I remember Merrill Doyle as an artist. Indeed, he's the one who painted the mural which graces the second story of the Butt-Holdsworth Memorial Library, the one depicting the history of our community. I even had the honor of being one of his art students when I was very young.
But I also remembered Doyle was one of the members of that early Boy Scout troop. On a hunch, I looked in the book and found a chapter called "The Boy Scouts Come to Kerrville."
"At about this time our family was living in a rented house back of the Episcopal Church," Doyle writes. "The location of the house brought me in contact with the first Boy Scout troop which was organized in Kerrville at this church. The Rector, a daring man named Ellis had been sent to our fair city from England no doubt as a penance of some sort. The Scouts had been first set up in London in 1907, and he, liking the program, had come to us fully equipped with all available literature."
You might recognize the names of some of the earliest members of the troop: "Howard and Eugene Butt, Doyle Grinstead, Milton Pampell, Jules and Alois Remschel, Frith Everts, and others who I have long since forgotten but I am sure we had a troop long before 1910 when scouting officially came to America."
Howard Butt lent his initials (plus a middle "E" which he possibly supplied himself) to a grocery store chain; Doyle Grinstead's father J. E. Grinstead bought a local newspaper and changed its name to the "Kerrville Mountain Sun," Milton Pampell's father started Pampell's, and the Remschels have a street named after them.
I also enjoyed reading about the troop's early campouts.
"We had a place where we would go for overnight hikes. The site was on Goat Creek just above what is now Camp Arcadia. No mention was ever made of our having permission to camp there but we had established squatters rights and no doubt the landowner was terrified at the thought of retribution if he chose to oust us so we used the site for years. About once a month we would assemble with crude packs and bedrolls at the scout headquarters and proceed to wipe out the intervening few miles by simply placing one foot in front of the other. This was the only transportation we had and it never let us down."
Doyle relates that the troop seldom slept during these overnight adventures, preferring to spend the evening talking and horsing around. "I don't recall what we did during those wakeful nights," he writes, "but it must have been important for the moment because we did it with gusto until about 4 a.m. when we would pull our blankets over us against the chill of the dawn and slip off into a dreamless stupor."
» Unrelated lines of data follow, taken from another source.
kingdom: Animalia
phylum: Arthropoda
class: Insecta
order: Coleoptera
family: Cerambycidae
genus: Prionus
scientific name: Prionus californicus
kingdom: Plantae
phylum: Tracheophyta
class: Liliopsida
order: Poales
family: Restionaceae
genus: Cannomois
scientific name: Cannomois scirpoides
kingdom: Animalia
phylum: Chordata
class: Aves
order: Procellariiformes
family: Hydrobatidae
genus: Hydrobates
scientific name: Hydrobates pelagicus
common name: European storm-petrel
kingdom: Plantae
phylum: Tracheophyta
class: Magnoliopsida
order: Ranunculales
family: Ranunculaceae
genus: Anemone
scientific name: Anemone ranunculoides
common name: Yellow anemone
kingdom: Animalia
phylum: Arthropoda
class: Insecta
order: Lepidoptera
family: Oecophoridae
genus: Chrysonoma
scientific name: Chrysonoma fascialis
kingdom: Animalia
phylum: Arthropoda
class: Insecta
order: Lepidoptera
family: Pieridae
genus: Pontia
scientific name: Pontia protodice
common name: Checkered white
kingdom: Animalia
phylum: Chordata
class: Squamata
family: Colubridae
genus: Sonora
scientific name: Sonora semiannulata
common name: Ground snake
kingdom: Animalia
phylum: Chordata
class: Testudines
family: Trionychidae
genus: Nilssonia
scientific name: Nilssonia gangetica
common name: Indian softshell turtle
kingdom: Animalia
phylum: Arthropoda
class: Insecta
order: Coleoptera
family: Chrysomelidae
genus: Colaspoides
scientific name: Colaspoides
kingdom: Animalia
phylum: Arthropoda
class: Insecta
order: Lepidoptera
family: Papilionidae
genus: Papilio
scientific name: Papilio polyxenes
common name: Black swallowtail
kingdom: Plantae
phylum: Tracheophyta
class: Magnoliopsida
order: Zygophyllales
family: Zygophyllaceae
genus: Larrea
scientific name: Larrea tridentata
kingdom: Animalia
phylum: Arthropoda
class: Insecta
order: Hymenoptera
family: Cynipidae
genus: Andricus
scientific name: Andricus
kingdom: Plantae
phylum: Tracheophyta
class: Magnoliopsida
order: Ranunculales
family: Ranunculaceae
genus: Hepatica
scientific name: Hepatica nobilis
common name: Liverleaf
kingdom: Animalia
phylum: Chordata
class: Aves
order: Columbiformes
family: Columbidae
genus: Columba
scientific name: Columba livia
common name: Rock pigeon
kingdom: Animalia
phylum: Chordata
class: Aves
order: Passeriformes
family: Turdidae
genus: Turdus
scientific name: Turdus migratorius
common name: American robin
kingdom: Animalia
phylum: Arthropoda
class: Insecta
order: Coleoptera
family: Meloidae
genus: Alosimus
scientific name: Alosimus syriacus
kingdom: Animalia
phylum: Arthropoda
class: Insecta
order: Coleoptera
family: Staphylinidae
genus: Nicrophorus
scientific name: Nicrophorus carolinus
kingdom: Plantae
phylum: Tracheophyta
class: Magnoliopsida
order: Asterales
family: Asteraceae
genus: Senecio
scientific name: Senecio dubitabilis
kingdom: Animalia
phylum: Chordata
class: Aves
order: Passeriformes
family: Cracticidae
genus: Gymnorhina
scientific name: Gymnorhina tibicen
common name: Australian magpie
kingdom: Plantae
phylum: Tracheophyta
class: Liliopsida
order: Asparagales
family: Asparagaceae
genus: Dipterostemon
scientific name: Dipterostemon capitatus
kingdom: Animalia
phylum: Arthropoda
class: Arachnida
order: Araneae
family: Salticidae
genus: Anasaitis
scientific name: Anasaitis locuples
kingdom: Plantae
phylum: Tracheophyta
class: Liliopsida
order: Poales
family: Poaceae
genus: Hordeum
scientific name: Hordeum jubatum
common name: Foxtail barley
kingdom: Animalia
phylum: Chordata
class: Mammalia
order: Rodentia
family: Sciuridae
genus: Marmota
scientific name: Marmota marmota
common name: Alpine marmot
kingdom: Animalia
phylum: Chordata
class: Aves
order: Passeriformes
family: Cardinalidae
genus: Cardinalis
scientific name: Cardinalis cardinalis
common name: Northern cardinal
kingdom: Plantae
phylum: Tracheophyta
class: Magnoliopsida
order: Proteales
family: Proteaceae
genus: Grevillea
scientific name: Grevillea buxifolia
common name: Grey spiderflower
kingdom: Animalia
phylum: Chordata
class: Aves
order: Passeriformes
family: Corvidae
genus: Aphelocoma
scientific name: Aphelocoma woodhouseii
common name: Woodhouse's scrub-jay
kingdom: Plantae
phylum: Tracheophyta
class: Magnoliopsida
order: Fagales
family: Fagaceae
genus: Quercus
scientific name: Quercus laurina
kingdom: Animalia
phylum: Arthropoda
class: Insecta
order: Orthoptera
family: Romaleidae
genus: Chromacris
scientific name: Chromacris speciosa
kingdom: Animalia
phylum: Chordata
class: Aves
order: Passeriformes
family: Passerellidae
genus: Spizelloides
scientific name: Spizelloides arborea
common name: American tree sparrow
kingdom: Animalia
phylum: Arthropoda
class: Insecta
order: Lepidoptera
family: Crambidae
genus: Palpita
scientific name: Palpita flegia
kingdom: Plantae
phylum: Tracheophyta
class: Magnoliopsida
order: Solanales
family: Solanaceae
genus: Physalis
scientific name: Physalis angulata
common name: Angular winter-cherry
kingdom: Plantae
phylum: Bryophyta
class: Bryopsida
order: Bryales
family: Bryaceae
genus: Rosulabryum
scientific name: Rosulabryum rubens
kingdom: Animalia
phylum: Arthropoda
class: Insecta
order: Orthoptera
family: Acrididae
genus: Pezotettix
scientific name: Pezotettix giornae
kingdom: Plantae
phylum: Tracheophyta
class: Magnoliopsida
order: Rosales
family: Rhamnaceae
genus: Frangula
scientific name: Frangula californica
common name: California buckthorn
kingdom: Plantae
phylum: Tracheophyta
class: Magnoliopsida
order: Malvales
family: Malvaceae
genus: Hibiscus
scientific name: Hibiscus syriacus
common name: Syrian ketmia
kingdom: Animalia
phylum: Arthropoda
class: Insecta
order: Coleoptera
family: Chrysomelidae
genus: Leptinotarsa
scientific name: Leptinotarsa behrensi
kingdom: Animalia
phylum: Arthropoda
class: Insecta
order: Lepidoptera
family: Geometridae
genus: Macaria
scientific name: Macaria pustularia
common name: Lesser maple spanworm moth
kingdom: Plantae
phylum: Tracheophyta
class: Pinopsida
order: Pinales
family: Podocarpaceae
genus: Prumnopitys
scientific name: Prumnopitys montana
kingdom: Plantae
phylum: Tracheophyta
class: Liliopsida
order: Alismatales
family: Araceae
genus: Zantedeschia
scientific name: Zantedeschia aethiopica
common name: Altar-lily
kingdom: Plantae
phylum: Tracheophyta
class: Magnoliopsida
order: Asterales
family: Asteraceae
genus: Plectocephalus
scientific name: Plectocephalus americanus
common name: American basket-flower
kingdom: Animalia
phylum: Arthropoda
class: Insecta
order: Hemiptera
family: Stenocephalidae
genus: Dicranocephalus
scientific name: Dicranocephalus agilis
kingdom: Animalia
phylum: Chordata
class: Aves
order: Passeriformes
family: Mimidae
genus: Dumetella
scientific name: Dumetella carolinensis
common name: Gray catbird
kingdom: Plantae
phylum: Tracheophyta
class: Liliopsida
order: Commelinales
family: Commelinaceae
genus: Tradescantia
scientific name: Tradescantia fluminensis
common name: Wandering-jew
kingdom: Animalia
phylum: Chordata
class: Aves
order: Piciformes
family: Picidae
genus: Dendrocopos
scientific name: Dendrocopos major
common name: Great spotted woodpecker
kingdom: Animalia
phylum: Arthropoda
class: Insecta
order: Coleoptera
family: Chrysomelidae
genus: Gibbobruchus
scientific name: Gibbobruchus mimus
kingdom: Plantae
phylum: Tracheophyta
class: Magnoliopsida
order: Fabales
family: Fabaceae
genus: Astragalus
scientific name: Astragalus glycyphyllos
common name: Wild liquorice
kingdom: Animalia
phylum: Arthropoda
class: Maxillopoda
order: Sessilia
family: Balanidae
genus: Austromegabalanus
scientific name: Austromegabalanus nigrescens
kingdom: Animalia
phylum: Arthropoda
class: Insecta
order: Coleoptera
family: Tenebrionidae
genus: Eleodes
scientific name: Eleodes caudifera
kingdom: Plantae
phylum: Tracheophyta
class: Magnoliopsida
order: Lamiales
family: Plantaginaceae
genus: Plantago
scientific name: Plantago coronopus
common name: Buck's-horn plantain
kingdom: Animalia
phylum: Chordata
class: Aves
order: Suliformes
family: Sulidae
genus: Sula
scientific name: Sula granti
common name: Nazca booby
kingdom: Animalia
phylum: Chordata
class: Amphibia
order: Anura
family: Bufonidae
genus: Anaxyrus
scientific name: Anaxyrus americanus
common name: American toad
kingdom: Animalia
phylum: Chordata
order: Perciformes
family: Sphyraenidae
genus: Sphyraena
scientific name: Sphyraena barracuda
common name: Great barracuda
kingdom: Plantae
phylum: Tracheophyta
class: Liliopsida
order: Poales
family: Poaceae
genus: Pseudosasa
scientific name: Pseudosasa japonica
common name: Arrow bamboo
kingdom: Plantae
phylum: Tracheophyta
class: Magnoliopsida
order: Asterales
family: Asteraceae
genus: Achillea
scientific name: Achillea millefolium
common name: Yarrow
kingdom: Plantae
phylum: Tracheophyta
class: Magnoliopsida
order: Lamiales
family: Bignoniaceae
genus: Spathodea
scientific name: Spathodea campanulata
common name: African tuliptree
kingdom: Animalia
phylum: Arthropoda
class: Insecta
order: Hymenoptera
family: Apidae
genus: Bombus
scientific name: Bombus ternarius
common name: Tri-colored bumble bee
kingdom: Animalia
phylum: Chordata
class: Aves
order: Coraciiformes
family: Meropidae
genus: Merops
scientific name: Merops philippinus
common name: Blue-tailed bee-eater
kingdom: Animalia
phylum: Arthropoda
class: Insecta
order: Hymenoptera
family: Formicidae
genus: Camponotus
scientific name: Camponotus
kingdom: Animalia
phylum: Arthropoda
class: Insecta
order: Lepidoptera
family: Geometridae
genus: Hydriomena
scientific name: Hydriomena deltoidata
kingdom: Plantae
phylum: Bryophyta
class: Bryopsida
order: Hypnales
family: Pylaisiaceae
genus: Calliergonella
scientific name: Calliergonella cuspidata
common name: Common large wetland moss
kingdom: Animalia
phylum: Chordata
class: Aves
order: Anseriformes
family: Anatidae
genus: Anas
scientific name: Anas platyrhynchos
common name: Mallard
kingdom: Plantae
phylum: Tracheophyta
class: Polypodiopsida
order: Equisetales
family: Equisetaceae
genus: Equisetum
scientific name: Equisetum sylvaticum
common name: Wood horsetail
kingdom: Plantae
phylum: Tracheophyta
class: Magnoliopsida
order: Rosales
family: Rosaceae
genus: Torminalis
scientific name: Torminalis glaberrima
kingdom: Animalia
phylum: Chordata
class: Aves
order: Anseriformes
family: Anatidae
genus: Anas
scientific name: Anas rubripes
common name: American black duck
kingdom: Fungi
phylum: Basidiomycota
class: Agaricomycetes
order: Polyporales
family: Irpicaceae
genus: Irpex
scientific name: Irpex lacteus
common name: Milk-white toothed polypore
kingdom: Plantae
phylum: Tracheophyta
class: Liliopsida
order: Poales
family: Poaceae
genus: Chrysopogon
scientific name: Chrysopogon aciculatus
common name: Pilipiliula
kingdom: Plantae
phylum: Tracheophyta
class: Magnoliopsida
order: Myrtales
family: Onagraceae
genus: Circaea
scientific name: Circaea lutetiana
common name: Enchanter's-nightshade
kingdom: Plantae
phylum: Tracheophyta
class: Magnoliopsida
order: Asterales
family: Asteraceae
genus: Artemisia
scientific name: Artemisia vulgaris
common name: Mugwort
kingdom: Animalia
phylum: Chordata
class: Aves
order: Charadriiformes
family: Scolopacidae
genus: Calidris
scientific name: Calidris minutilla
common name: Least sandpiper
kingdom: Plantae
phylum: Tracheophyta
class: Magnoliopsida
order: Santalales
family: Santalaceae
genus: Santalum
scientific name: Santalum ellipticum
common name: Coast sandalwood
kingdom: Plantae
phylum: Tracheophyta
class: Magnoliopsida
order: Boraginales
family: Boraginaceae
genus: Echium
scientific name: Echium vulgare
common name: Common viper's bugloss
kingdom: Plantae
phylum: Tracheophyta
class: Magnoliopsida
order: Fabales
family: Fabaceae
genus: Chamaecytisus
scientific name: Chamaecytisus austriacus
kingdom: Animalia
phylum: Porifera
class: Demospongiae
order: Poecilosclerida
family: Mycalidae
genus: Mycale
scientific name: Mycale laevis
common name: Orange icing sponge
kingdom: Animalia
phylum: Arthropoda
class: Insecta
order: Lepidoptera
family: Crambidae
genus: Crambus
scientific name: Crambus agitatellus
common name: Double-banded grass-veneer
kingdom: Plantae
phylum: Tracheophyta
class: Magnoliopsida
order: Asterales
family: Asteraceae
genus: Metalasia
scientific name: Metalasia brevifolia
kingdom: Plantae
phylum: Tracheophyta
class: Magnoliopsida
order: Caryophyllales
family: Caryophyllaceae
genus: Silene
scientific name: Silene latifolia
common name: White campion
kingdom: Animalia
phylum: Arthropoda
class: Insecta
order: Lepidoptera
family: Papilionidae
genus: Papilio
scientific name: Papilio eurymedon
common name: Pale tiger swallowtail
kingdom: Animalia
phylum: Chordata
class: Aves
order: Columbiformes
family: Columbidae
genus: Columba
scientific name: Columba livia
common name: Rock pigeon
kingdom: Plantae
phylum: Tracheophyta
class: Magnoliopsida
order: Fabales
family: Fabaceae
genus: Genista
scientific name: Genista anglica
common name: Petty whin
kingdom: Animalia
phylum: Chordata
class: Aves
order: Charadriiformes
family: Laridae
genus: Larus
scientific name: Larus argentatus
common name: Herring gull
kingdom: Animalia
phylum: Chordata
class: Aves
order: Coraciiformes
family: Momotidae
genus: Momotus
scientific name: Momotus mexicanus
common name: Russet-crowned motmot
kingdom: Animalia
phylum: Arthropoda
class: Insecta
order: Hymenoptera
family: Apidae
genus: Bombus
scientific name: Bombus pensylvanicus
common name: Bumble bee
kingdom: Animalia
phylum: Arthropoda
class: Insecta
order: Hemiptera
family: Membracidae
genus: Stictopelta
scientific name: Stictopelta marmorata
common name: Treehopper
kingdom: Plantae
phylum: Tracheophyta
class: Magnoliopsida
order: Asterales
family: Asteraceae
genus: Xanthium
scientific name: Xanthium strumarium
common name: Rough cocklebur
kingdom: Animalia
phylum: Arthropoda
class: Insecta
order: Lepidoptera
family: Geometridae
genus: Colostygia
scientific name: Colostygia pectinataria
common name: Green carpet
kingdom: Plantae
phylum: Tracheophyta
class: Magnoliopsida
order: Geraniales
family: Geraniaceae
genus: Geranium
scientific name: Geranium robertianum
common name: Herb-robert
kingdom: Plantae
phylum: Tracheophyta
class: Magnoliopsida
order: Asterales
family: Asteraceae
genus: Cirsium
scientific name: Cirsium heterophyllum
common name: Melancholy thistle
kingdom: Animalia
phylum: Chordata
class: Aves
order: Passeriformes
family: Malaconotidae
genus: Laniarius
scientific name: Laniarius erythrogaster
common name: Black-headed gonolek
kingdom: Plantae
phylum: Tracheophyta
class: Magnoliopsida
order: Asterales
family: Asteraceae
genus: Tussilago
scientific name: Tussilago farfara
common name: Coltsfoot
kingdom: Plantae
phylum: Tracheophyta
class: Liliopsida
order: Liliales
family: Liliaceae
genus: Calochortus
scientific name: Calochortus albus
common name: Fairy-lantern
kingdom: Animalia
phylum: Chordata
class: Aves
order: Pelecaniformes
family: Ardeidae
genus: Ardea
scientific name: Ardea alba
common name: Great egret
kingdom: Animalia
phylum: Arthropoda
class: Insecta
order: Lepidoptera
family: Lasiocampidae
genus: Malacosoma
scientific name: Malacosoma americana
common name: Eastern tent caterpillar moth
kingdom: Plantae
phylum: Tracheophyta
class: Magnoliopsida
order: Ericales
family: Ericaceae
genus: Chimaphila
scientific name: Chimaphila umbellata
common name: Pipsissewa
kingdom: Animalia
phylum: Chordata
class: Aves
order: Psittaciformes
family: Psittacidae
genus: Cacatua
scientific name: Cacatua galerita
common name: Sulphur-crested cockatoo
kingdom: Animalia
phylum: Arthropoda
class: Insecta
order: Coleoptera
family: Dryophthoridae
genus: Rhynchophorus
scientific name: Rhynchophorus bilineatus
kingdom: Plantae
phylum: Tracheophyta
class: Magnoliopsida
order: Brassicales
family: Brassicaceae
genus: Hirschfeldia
The entire troop remained at the rank of Tenderfoot until one of the scouts discovered the higher levels possible. Several of the scouts, including Doyle, began to work in earnest for the higher ranks, but the paperwork was never sent in. Later in life, when Doyle was an adult, working as a volunteer with Scouting in San Antonio, he turned in his old records and became Kerr County's first Eagle Scout, 40 years after being a member of the original troop.
Boy Scout Troop 1 still exists, and is sponsored by the First Christian Church here in Kerrville.
Until next week, all the best.

Joe Herring Jr. is a Kerrville native who was once a Boy Scout himself.